CONSIGNE 1: Selon le texte sur le fascisme, pendant combien d'années toute activité sociale-démocrate fut-elle interdite dans l'État impérial allemand ?
CONSIGNE 2: Reproduisez fidèlement, dans le texte sur le fascisme, le passage qui va de « - A) Qu’entend-t-on par » jusqu'à « Thalheimer (Léon Trotstky) ».

Qu’entend-t-on par fascisme ? (texte d’August Thalheimer, 1929)

dimanche 29 mars 2015.
 

- A) Qu’entend-t-on par fascisme ? (texte d’August Thalheimer, 1929) "Le fascisme est certes une force contre la classe ouvrière, mais ce n’est pas toute force contre la classe ouvrière qui est un fascisme."
- B) Réponse à Thalheimer (Léon Trotstky)

A) Qu’entend-t-on par fascisme ? (texte d’August Thalheimer, 1929)

Si l’on s’en tient à l’usage, comme c’est devenu aujourd’hui habituel dans le parti, on devrait déjà conclure très simplement : Le fascisme c’est chaque acte commis par la force contre la classe ouvrière.

Mais qu’on s’essaie à cette définition très « simple » et l’on tombe immédiatement dans un tissu de contradictions. Prenons par exemple l’Allemagne. A t-on dans l’État impérial allemand fait usage de la force contre la classe ouvrière ? Sûrement. Il y eût douze années, en 1878-1890, pendant lesquelles toute activité sociale-démocrate était interdite, avec une loi d’exception. La presse sociale-démocrate fût opprimée. Tout travailleur qui avait une activité socialiste pouvait être arrêté par la police et mis par le juge en prison. C’était cela le temps de la loi anti-socialiste : sans aucun doute la force, oui, l’application systématique d’une force contre la classe ouvrière, contre le mouvement socialiste.

Était-ce un fascisme ? Personne n’a encore jamais dit rien de tel. Mais après la définition donnée plus haut, Bismarck devrait avoir été le premier fasciste en Allemagne. Par ailleurs les Noske¹, Ebert², Scheidemann³ ont-ils utilisé la force contre la classe ouvrière ? Vingt mille travailleurs en témoignent. Était-ce une force contre-révolutionnaire contre la classe ouvrière ? Oui. Était-ce un fascisme ? Non !

Il semble bien que tout recours à la force ou tout système recourant à l’utilisation de la force contre la classe ouvrière ne puissent être considéré comme du fascisme. L’explication en cours dans le parti est erronée, elle conduit à la langue de bois. Comment est-on parvenu à une telle idée fixe erronée ? Tout simplement : par une fausse conclusion, comme cela arrive souvent dans la vie quotidienne. Le fascisme, comme en Italie, etc., est le recours ouvert et systématique d’une force contre la classe ouvrière. On en conclut ainsi que chaque utilisation ouverte et systématique d’une force contre la classe ouvrière est un fascisme. Est-ce du fascisme si Grezinsky interdit la manifestation de mai du parti, censure « Rote Fahne« , dissout la fédération des combattants du Front rouge etc. ? Les définitions s’avèrent justes non dans les instances de parti, mais dans les faits.

DONNÉES FOURNIES:
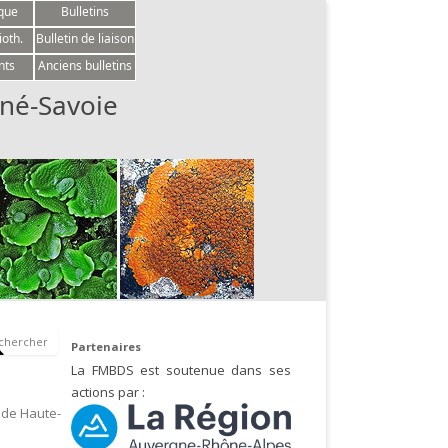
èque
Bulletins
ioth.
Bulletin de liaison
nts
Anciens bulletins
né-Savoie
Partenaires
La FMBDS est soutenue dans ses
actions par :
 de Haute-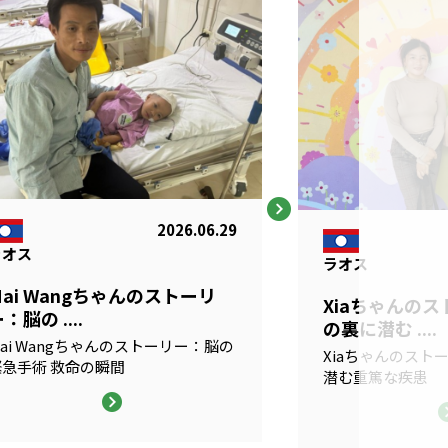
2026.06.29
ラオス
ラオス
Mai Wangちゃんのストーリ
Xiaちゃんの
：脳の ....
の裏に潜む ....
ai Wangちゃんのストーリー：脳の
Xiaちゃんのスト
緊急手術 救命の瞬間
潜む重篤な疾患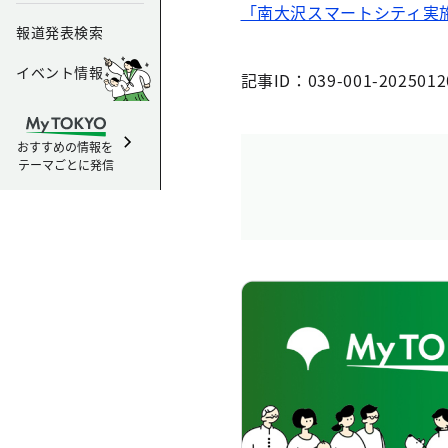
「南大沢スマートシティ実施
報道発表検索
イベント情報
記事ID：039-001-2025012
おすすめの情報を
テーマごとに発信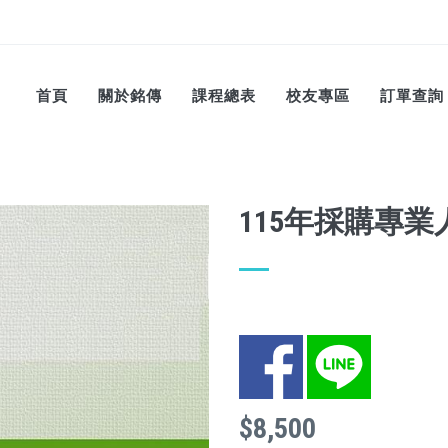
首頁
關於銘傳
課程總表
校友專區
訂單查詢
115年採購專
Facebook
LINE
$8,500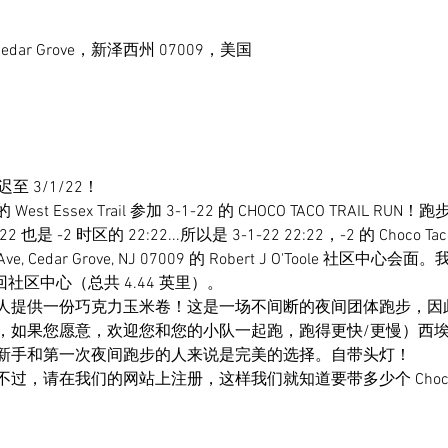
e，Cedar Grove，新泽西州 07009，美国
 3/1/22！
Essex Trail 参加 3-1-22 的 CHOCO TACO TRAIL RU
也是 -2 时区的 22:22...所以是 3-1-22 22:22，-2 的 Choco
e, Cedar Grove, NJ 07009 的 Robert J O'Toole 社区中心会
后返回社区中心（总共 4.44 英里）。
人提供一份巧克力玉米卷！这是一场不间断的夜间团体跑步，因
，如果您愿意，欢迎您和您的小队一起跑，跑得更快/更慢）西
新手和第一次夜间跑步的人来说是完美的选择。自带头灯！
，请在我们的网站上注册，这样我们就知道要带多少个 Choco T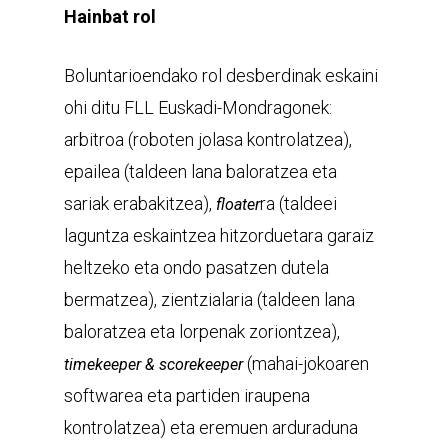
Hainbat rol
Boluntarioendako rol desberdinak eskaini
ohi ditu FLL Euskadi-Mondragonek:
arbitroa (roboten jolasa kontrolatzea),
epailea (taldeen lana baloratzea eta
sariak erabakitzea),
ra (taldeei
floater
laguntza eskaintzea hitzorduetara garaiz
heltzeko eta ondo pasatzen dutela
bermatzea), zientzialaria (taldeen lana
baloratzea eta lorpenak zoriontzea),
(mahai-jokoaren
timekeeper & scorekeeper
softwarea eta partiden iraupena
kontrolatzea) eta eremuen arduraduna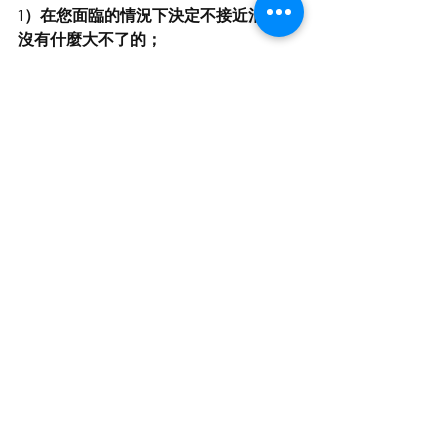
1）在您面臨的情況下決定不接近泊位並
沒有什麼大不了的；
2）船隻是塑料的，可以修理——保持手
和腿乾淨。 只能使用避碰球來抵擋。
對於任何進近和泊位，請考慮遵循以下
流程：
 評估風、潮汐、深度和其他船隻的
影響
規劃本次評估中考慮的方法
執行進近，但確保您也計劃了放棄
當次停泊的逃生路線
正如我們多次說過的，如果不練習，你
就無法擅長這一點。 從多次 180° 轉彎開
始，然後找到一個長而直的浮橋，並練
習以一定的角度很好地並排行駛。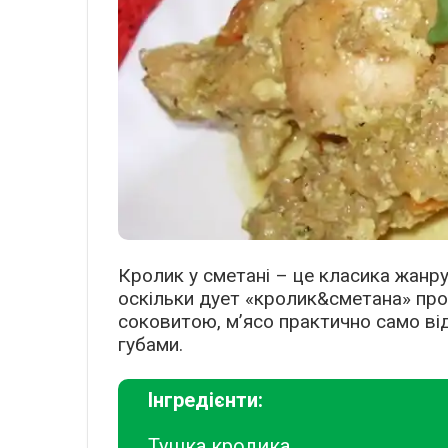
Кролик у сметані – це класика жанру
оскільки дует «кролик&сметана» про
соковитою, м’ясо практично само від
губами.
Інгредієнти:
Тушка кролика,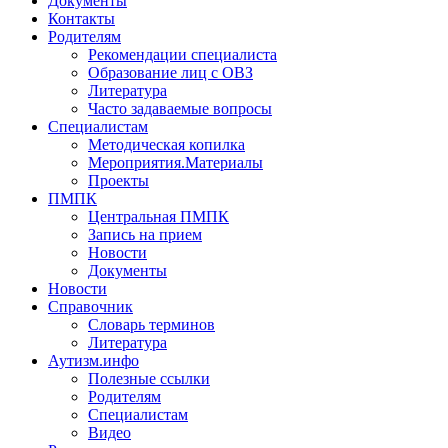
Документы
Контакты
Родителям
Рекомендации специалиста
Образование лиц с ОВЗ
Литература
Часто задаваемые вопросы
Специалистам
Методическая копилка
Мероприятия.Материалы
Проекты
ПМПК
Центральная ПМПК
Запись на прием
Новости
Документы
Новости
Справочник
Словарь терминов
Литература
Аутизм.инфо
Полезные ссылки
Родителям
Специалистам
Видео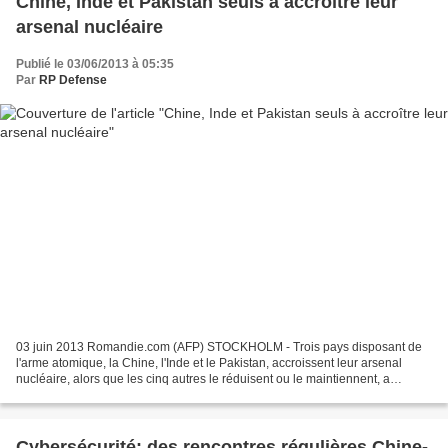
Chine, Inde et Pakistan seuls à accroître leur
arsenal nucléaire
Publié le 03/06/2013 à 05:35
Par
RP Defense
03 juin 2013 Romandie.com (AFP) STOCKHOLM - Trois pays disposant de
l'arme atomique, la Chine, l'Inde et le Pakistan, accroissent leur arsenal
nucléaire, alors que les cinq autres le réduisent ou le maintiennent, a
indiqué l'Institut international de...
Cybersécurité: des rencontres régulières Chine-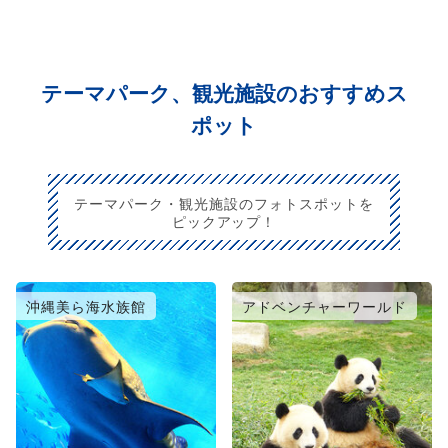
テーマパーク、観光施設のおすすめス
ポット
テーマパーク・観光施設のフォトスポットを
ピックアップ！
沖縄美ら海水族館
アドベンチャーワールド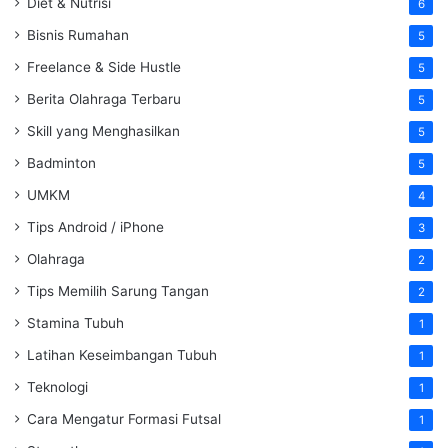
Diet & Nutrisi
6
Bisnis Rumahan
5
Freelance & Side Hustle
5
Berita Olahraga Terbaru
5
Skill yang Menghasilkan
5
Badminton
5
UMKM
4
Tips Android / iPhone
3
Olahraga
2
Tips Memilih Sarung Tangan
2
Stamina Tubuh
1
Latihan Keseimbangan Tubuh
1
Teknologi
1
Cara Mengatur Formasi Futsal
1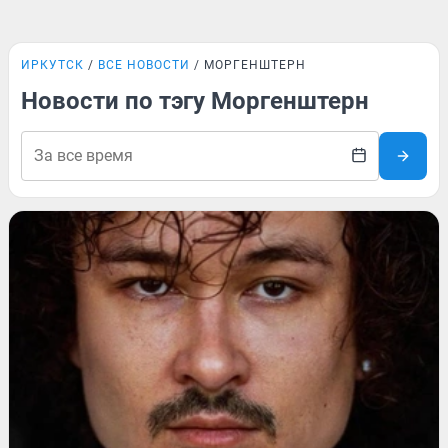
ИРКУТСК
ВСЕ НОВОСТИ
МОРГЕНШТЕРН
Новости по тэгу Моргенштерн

VOTRE RÉPONSE 1: Pendant douze années, de 1878 à 1890.

VOTRE RÉPONSE 2:
- A) Qu’entend-t-on par fascisme ? (texte d’August Thalheimer, 1929) "Le fascisme est certes une force contre la classe ouvrière, mais ce n’est pas toute force contre la classe ouvrière qui est un fascisme."
- B) Réponse à Thalheimer (Léon Trotstky)